Speck Deployment Parameters

The following parameters are relevant when running LENS in event-driven mode on the Speck2fDevKit. These include options for data collection, on-chip deployment, simulation, and saving inputs.

LENS Speck2fDevKit Parameters

Argument

Type

Description

--event_driven

flag

Enables event-driven mode using the on-chip LENS model deployed to the Speck2fDevKit.
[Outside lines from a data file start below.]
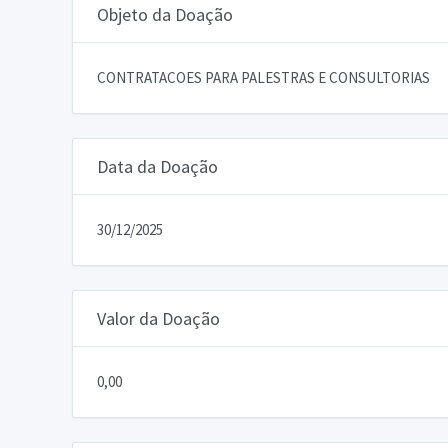
Objeto da Doação
CONTRATACOES PARA PALESTRAS E CONSULTORIAS
Data da Doação
30/12/2025
Valor da Doação
0,00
Required to trigger live inferencing from event streams.

--simulated_speck

flag

Runs an offline, time-based simulation of the Speck inferencing model using saved spike data. Useful for debugging or replicating deployment behavior without hardware.

--collect_data

flag

Activates data collection mode from the Speck2fDevKit. Captured spikes are converted into images and saved for training new models.

--save_input

flag

If set, saves the raw input spike events as NumPy arrays for later analysis or use in simulated inference.

--headless

flag

Runs the system without a GUI preview. This is essential for deployment on headless devices or remote operation.

--dataset

str

Top-level dataset folder under lens/dataset/ where captured or processed data will be saved and referenced.

--camera

str

Subfolder indicating the camera device or identifier (e.g., speck, speckkit001).

--reference

str

Name of the subfolder containing reference images or pre-captured spikes used to initialize the model.

--reference_places

int

Number of reference places (images) to load into memory for place recognition.

--dims

list[int, int]

Size to resize input images to before feeding into the network.

--roi_dim

list[int, int]

Size of the input images for the network.

--timebin

int

Spike integration window in milliseconds (e.g., 1000 for 1 second). Defines the time frame for collecting input before inference.